Our results show that the gridded data underestimate precipitation, minimum and maximum temperature in the study basins. For instance, the precipitation is underestimated by about 40% for high quantiles. Besides, gridded data estimate more days with precipitation. Regarding the temperature, the differences between observed a gridded data is about 2°C, despite the good agreement in the annual cycle. Moreover, the difference in maximum temperature is larger for high quantiles than for low quantiles.
In order to assess the error that the bias on gridded data causes to simulated streamflow, both data sets were used to feed the rainfall-runoff model GR4J. Results show that the model parameters can be optimized (by using the Nash-Sutcliffe coefficient) with both data sets, resulting in a good model performance for medium and high discharges. However, when gridded data are used, low flows are completely overestimated. The analysis of the optimized GR4J parameters shows that hydrological model has two representations of the basins response, so when gridded meteorological data are used to feed the model, GR4J decreases soil moisture and increases groundwater exchange, leading to a misrepresentation of the hydrological basins behavior.

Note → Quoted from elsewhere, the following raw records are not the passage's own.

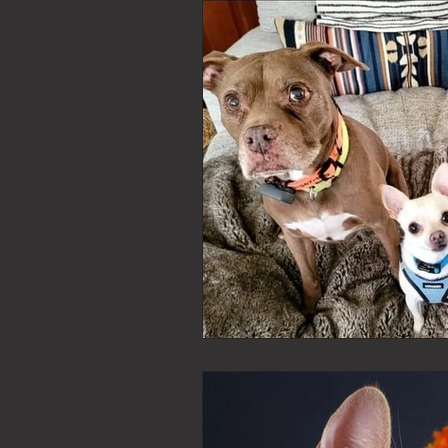
bucks county pet sitter
ju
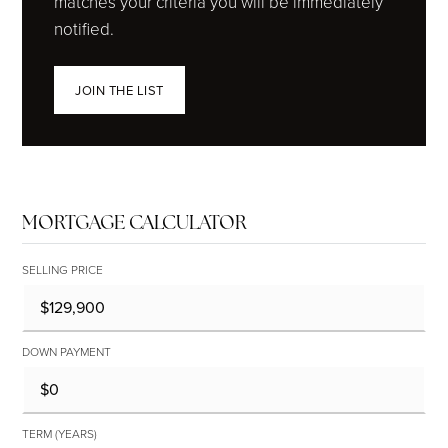
matches your criteria you will be immediately
notified.
JOIN THE LIST
MORTGAGE CALCULATOR
SELLING PRICE
DOWN PAYMENT
TERM (YEARS)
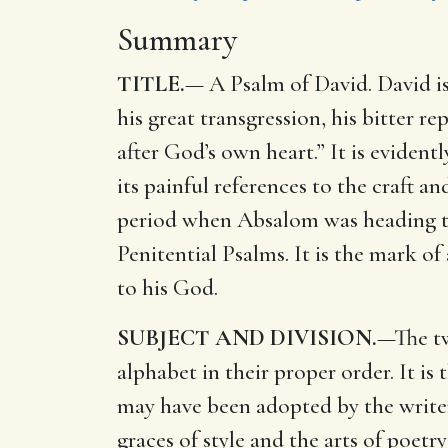
Summary
TITLE.
— A Psalm of David. David is 
his great transgression, his bitter re
after God’s own heart.” It is evident
its painful references to the craft an
period when Absalom was heading the
Penitential Psalms. It is the mark of
to his God.
SUBJECT AND DIVISION.
—The tw
alphabet in their proper order. It is
may have been adopted by the writer
graces of style and the arts of poetr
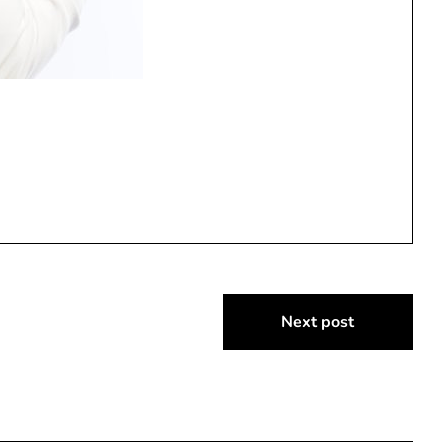
Next post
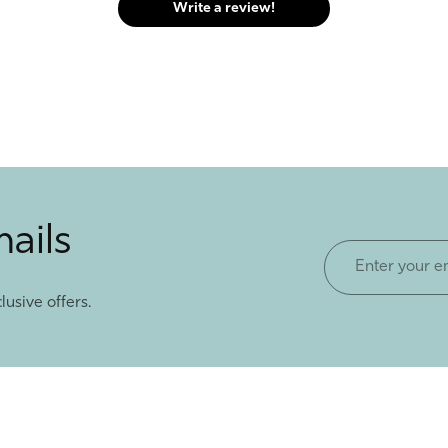
Write a review!
mails
Enter
your
lusive offers.
email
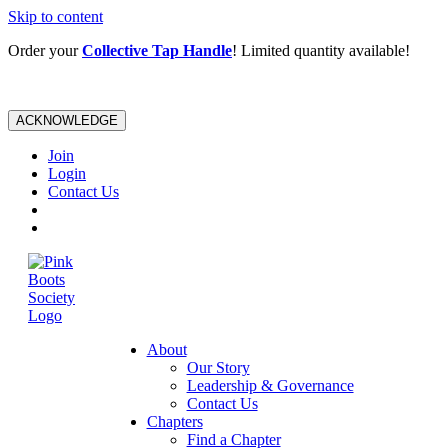
Skip to content
Order your
Collective Tap Handle
! Limited quantity available!
ACKNOWLEDGE
Join
Login
Contact Us
About
Our Story
Leadership & Governance
Contact Us
Chapters
Find a Chapter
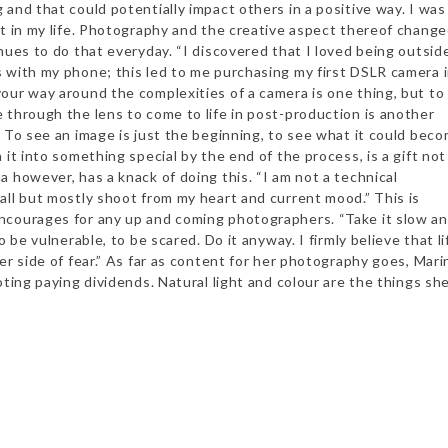
and that could potentially impact others in a positive way. I was
nt in my life. Photography and the creative aspect thereof chang
nues to do that everyday. “I discovered that I loved being outsid
 with my phone; this led to me purchasing my first DSLR camera 
our way around the complexities of a camera is one thing, but to
 through the lens to come to life in post-production is another
. To see an image is just the beginning, to see what it could beco
 it into something special by the end of the process, is a gift not
 however, has a knack of doing this. “I am not a technical
all but mostly shoot from my heart and current mood.” This is
courages for any up and coming photographers. “Take it slow a
o be vulnerable, to be scared. Do it anyway. I firmly believe that li
er side of fear.” As far as content for her photography goes, Mari
ooting paying dividends. Natural light and colour are the things sh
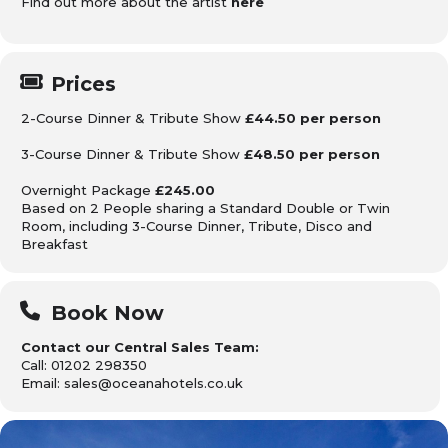
Find out more about the artist
here
Prices
2-Course Dinner & Tribute Show
£44.50 per person
3-Course Dinner & Tribute Show
£48.50 per person
Overnight Package
£245.00
Based on 2 People sharing
a Standard Double or Twin
Room, including 3-Course Dinner,
Tribute, Disco and
Breakfast
Book Now
Contact our Central Sales Team:
Call: 01202 298350
Email: sales@oceanahotels.co.uk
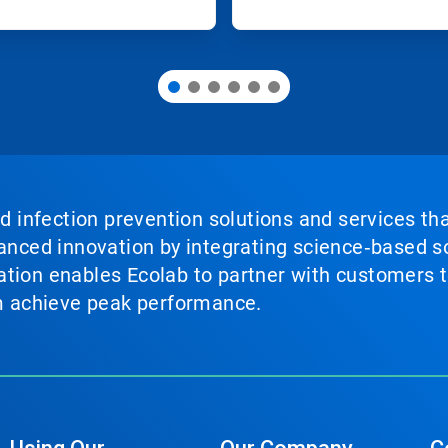
nd infection prevention solutions and services th
vanced innovation by integrating science‑based so
tion enables Ecolab to partner with customers to
em achieve peak performance.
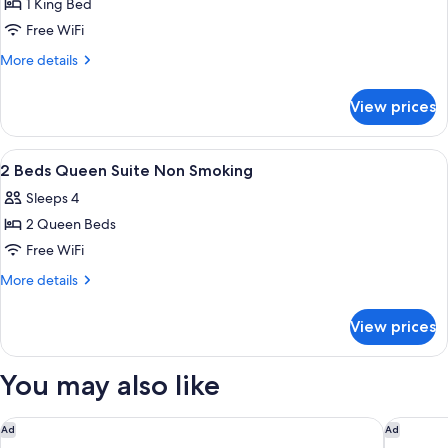
Accessible
1 King Bed
for
1
Free WiFi
Bed
More
More details
King
details
for
Suite
View prices
1
Non
Bed
Smoking
King
View
A hotel room with a desk, chair, bed, 
4
Suite
2 Beds Queen Suite Non Smoking
all
Non
Sleeps 4
Smoking
photos
2 Queen Beds
for
2
Free WiFi
Beds
More
More details
Queen
details
for
Suite
View prices
2
Non
Beds
Smoking
Queen
You may also like
Suite
Non
Smoking
Quality Inn Fort Worth - Downtown East
Motel 6
Ad
Ad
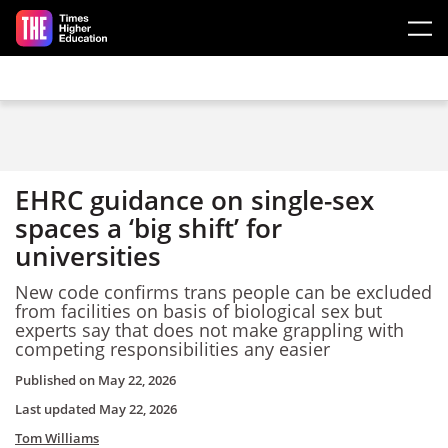
Skip to main content
EHRC guidance on single-sex
spaces a ‘big shift’ for
universities
New code confirms trans people can be excluded
from facilities on basis of biological sex but
experts say that does not make grappling with
competing responsibilities any easier
Published on
May 22, 2026
Last updated
May 22, 2026
Tom Williams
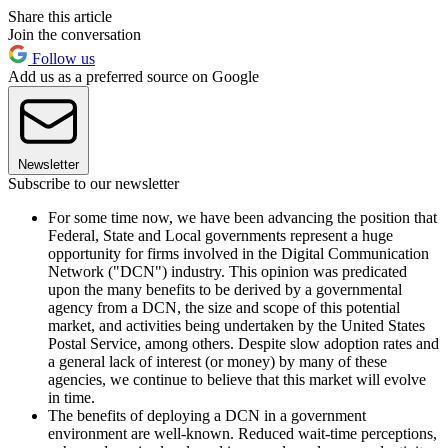
Share this article
Join the conversation
Follow us
Add us as a preferred source on Google
Newsletter
Subscribe to our newsletter
For some time now, we have been advancing the position that
Federal, State and Local governments represent a huge
opportunity for firms involved in the Digital Communication
Network ("DCN") industry. This opinion was predicated
upon the many benefits to be derived by a governmental
agency from a DCN, the size and scope of this potential
market, and activities being undertaken by the United States
Postal Service, among others. Despite slow adoption rates and
a general lack of interest (or money) by many of these
agencies, we continue to believe that this market will evolve
in time.
The benefits of deploying a DCN in a government
environment are well-known. Reduced wait-time perceptions,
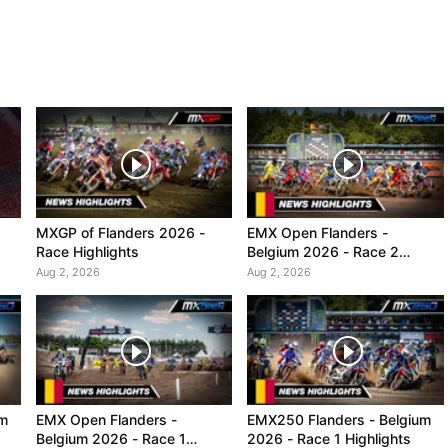
MXGP of Flanders 2026 -
EMX Open Flanders -
Race Highlights
Belgium 2026 - Race 2
Highlights
Aug 2, 2026
Aug 2, 2026
um
EMX Open Flanders -
EMX250 Flanders - Belgium
Belgium 2026 - Race 1
2026 - Race 1 Highlights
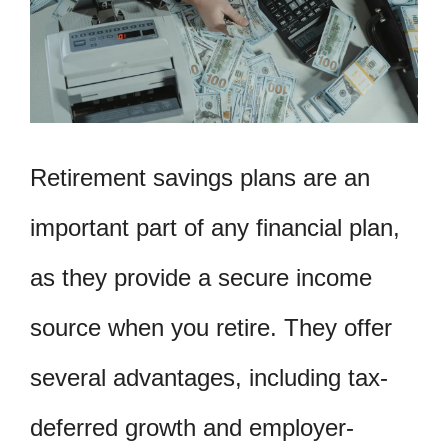
Retirement savings plans are an
important part of any financial plan,
as they provide a secure income
source when you retire. They offer
several advantages, including tax-
deferred growth and employer-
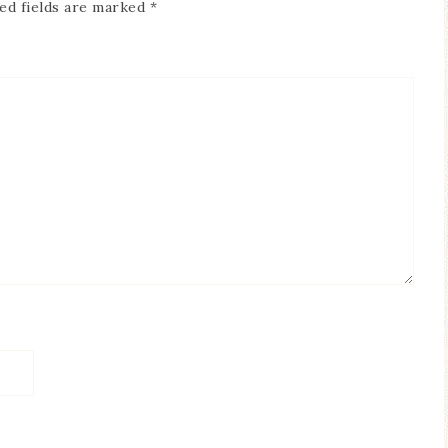
ed fields are marked
*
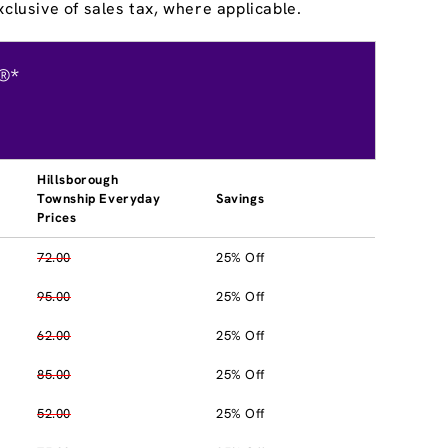
clusive of sales tax, where applicable.
®*
Hillsborough
Township Everyday
Savings
Prices
72.00
25% Off
95.00
25% Off
62.00
25% Off
85.00
25% Off
52.00
25% Off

The use of biased meteorological data results in discharge errors. Our results show that such errors could be erroneously perceived as small for the estimation of medium and high flows, which are generally the more evaluated in water management. However, errors in meteorological data lead to a lack of knowledge of the basin’s hydrological system. In that aspect, Beven (2016) suggests that we should take a much closer look at the data to be used in model calibration and evaluation before running a model.

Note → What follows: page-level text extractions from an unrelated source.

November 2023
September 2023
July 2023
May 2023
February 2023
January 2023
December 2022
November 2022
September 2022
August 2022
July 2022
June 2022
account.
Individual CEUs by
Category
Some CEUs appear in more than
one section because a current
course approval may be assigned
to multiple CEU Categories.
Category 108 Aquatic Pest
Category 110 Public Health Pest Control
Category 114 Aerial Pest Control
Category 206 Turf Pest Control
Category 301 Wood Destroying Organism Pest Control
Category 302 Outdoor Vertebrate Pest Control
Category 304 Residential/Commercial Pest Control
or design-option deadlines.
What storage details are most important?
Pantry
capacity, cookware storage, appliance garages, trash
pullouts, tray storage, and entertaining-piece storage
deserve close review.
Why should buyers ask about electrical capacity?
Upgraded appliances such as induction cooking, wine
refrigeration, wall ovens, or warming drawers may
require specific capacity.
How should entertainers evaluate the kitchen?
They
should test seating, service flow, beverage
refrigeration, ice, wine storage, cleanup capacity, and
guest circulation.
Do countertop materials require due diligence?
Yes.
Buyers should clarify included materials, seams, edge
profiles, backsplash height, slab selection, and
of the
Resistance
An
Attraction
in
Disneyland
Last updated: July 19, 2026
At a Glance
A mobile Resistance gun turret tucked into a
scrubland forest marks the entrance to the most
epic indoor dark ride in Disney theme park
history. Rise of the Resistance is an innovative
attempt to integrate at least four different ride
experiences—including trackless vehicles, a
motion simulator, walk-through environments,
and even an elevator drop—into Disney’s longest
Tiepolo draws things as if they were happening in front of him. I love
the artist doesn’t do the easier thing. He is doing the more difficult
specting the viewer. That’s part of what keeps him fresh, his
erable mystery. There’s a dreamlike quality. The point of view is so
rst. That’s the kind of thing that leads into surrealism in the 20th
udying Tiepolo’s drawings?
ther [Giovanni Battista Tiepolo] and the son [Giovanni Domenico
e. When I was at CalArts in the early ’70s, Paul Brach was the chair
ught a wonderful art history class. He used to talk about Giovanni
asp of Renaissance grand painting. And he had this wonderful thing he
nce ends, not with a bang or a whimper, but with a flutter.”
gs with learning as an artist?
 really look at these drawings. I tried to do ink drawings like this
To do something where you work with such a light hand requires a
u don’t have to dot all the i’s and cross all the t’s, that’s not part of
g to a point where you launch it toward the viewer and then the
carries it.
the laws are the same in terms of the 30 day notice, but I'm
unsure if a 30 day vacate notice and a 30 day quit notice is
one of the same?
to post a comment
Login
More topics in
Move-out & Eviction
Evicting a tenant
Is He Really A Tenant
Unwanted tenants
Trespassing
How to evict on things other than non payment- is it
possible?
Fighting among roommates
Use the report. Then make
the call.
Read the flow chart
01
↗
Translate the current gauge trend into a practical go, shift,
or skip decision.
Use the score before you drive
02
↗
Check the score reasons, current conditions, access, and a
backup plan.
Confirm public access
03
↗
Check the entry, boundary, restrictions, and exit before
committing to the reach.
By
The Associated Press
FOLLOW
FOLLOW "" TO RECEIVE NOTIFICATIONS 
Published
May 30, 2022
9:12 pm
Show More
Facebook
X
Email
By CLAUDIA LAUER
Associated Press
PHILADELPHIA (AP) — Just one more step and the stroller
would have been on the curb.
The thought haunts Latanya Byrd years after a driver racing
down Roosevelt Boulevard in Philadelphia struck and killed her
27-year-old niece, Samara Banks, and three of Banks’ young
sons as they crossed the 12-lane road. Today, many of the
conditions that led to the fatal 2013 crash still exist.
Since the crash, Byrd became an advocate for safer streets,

This study uses one processed gridded data set. Future work should consider several data sets, computed with different interpolation methods in order to take into account the uncertainty that arises when precipitation fields are calculated in regions with complex topography. For instance, the work of Hofstra et al. (2008) compares six different interpolation methods to interpolate meteorological data over Europe. The results show that the difference in the skill between interpolation methods is small; however, the authors claim that the skill of interpolation methods is influenced by station density, and tends to be poor in areas with complex topography.